--- Texto de lectura ---

El Paseo Boricua en la calle Division incluye la remodelación de edificios, instalación de mesas y asientos al aire libre, colocación de emblemas puertorriqueños en los postes de alumbrado ( vejigantes, Reyes Magos, petroglifos taínos, instrumentos musicales), disponibilidad de zafacones, siembra de árboles y, sobre todo, ofrecimiento de facilidades de financiamiento para los pequeños negocios del área.

Lo que sucede, claro, es que hay un ingrediente espectacular del Paseo Boricua que llama la atención por encima de los demás: ese monumento a la bandera que cruza la calle a una altura de 56 pies y que afinca sus 40 toneladas de peso penetrando el suelo hasta los 37 pies de profundidad. Aquí presentamos un resumen de la creación e instalación del mayor monumento a la bandera boricua que se conoce hasta ahora.

El concepto inicial de la bandera surgió de la colaboración de dos firmas de arquitectos: Rodríguez & Associates y DeStefano & Partners. Estos últimos fueron responsables de tomar la imagen deseada -una bandera bailarina en pleno movimiento- y transformarla en un proyecto artístico y arquitectónico realizable en un lugar público y transitado como la calle Division. Es difícil describir la meticulosidad y complejidad de estos trabajos de diseño, computarizados hasta el mínimo detalle, que aseguran la estabilidad, durabilidad, resistencia al viento y, sobre todo, la seductora gracia monumental de una escultura que logra lo que se busca en todo buen arte: una pasmosa capacidad de síntesis que combina el enorme esfuerzo con la sorprendente agilidad del producto.

La empresa Chicago Ornamental Iron se encargó de la construcción de la bandera. Ellos nunca han tenido en sus manos un proyecto tan exigente y complicado, a pesar de que han realizado numerosos trabajos monumentales. Nuestra bandera acaparó todo el espacio de sus talleres con un apremiante ajoro de mediciones, soldaduras, doblajes y ensamblajes que les provocó una insistente mezcla de preocupación y maravilla.

El transporte de las piezas de la fábrica hasta la calle Division fue todo un espectáculo. Se hizo de madrugada para poder ocupar los carriles de las avenidas sin riesgos de accidentes. Para instalar la bandera hubo que cerrar la calle y trabajar día y noche en tiempo de frío, viento y nieve. Las bajas temperaturas retrasaron las soldaduras y la bandera se inauguró mientras los obreros todavía trabajaban en sus andamios.

--- Registros ---

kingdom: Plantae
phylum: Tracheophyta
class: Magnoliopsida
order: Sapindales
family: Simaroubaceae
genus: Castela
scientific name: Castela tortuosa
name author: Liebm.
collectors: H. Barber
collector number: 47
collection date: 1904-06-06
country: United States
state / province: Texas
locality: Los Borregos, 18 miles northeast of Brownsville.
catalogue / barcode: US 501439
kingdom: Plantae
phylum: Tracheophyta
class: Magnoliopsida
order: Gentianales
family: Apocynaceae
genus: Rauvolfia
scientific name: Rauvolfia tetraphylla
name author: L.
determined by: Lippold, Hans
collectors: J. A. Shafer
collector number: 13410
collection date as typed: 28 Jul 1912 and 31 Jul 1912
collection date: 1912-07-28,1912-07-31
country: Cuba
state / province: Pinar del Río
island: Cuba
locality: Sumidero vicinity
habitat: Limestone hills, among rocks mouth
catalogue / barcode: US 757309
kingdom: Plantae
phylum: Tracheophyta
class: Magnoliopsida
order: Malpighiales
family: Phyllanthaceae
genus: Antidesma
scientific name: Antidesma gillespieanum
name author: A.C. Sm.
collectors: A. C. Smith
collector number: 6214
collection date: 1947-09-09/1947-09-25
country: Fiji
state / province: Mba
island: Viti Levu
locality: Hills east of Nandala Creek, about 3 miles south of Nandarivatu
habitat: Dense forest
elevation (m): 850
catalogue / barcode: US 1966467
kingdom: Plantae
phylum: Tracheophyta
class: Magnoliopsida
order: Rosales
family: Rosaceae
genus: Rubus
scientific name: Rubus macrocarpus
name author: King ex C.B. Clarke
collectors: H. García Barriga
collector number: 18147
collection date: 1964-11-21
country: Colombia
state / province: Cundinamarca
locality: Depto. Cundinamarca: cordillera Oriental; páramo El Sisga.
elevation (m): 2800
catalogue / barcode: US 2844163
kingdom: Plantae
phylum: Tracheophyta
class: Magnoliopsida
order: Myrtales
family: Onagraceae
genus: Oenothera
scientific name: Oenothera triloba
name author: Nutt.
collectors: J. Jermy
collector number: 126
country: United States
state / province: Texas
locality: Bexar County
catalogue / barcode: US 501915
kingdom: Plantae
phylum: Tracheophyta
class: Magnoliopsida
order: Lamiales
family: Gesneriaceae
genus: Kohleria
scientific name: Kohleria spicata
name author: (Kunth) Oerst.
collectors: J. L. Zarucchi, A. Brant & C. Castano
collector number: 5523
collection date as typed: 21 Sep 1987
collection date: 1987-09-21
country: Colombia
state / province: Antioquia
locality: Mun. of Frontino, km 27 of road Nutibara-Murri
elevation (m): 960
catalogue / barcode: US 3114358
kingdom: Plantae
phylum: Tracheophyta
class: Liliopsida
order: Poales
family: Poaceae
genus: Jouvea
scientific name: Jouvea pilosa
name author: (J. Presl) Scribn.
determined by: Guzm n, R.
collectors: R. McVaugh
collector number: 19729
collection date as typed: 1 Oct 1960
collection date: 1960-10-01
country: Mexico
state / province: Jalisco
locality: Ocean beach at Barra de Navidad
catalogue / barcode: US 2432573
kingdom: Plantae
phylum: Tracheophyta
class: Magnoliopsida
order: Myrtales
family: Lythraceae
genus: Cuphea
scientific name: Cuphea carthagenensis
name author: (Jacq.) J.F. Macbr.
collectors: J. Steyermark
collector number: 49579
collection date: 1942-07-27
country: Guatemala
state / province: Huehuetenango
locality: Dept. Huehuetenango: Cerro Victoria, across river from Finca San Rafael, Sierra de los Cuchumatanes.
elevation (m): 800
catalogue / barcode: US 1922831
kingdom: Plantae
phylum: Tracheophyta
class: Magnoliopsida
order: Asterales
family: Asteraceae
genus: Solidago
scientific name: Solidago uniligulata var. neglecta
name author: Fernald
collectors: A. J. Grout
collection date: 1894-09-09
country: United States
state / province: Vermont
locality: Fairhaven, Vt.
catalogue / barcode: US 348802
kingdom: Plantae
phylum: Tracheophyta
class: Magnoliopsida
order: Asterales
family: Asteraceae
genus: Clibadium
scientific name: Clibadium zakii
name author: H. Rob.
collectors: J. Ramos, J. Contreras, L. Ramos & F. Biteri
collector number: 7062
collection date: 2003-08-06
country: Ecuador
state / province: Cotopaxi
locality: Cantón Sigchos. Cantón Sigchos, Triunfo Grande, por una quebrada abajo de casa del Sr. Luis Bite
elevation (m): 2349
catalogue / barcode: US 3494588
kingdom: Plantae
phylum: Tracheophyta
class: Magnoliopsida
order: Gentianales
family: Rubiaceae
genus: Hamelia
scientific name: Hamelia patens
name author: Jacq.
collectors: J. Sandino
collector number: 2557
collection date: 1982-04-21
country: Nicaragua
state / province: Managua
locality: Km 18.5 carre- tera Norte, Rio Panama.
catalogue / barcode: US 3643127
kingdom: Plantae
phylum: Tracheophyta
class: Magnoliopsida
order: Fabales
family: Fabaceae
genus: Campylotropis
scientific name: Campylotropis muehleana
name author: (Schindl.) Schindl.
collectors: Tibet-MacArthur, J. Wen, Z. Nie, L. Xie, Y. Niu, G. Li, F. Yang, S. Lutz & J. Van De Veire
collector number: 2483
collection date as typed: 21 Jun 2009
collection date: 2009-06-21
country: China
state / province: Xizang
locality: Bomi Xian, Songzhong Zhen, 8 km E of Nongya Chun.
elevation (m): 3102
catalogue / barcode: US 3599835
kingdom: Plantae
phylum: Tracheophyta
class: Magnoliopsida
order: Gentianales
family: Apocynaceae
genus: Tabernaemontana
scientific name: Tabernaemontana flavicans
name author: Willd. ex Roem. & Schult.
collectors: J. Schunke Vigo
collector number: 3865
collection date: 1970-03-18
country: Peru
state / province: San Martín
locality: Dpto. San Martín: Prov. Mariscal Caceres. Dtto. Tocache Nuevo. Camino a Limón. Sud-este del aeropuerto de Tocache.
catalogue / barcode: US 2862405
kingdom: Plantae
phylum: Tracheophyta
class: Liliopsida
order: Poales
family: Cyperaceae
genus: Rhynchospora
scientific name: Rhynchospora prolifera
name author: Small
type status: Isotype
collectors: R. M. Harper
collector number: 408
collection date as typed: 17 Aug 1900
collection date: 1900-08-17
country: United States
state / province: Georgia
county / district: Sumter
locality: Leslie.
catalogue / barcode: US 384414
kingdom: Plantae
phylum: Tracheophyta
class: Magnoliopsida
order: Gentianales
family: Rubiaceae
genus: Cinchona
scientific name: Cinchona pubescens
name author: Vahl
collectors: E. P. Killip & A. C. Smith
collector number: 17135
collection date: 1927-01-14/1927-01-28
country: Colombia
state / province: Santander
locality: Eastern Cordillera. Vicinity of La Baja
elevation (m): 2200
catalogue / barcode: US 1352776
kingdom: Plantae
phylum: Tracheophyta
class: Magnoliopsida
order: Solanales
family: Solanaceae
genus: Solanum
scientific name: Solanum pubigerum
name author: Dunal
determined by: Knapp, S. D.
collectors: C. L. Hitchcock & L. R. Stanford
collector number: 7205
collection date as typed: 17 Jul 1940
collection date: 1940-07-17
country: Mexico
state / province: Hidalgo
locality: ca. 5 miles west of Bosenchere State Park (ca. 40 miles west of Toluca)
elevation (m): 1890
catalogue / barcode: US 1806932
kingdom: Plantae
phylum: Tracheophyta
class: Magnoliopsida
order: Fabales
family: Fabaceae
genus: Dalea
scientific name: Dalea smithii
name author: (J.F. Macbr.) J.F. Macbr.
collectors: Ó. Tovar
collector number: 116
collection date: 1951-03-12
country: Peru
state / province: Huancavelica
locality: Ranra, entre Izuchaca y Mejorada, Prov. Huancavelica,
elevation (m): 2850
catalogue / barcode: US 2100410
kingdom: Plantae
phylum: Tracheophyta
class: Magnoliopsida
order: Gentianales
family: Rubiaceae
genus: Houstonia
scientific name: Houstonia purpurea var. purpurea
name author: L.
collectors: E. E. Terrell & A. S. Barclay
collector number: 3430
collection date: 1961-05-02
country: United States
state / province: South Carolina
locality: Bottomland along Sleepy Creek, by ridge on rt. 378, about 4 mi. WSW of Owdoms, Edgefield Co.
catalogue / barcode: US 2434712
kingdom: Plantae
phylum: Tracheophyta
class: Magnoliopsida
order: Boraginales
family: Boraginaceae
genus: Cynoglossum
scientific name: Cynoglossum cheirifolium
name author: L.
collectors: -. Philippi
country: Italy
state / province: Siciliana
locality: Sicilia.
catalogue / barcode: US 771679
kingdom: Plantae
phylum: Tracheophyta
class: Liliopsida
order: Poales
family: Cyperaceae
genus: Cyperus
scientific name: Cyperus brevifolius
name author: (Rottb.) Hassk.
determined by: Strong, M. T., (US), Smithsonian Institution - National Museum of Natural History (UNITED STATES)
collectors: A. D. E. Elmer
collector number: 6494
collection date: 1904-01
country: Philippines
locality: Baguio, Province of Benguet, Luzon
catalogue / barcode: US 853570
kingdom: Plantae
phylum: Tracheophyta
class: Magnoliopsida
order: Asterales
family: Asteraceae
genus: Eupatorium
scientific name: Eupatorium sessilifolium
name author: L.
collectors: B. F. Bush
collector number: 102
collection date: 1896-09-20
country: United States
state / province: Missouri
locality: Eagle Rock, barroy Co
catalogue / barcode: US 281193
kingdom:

---

-- La tarea --
Escribe la continuación del texto sobre el Paseo Boricua y su monumento a la bandera a partir de su última oración.

-- Respuesta escrita --
Mientras estas labores se realizaban, la comunidad se preparaba para recibir la bandera como regalo de los Reyes Magos. Las emisoras de radio transmitieron los anuncios, la gente los pasó palante, se corrió la voz y llegó el Día de Reyes de 1995.

Llegaron cientos de niños de las escuelas vecinas. Llegaron los curiosos y los organizadores, los arquitectos y los políticos, los incrédulos y los convencidos, y todos miraban al cielo porque la bandera es muy alta. Llegaron también los Reyes Magos, a caballo y en persona, y llegó la nevada de enero pero nadie le hizo mucho caso. Tras los actos de inauguración, los Reyes encabezaron una procesión por la calle, seguidos por los niños y los vecinos, hasta llegar a la Casa del Desfile Puertorriqueño donde repartieron regalos y animaron la fiesta.

Esta crónica no puede terminar aquí porque hay algo muy importante por decir y para pensar.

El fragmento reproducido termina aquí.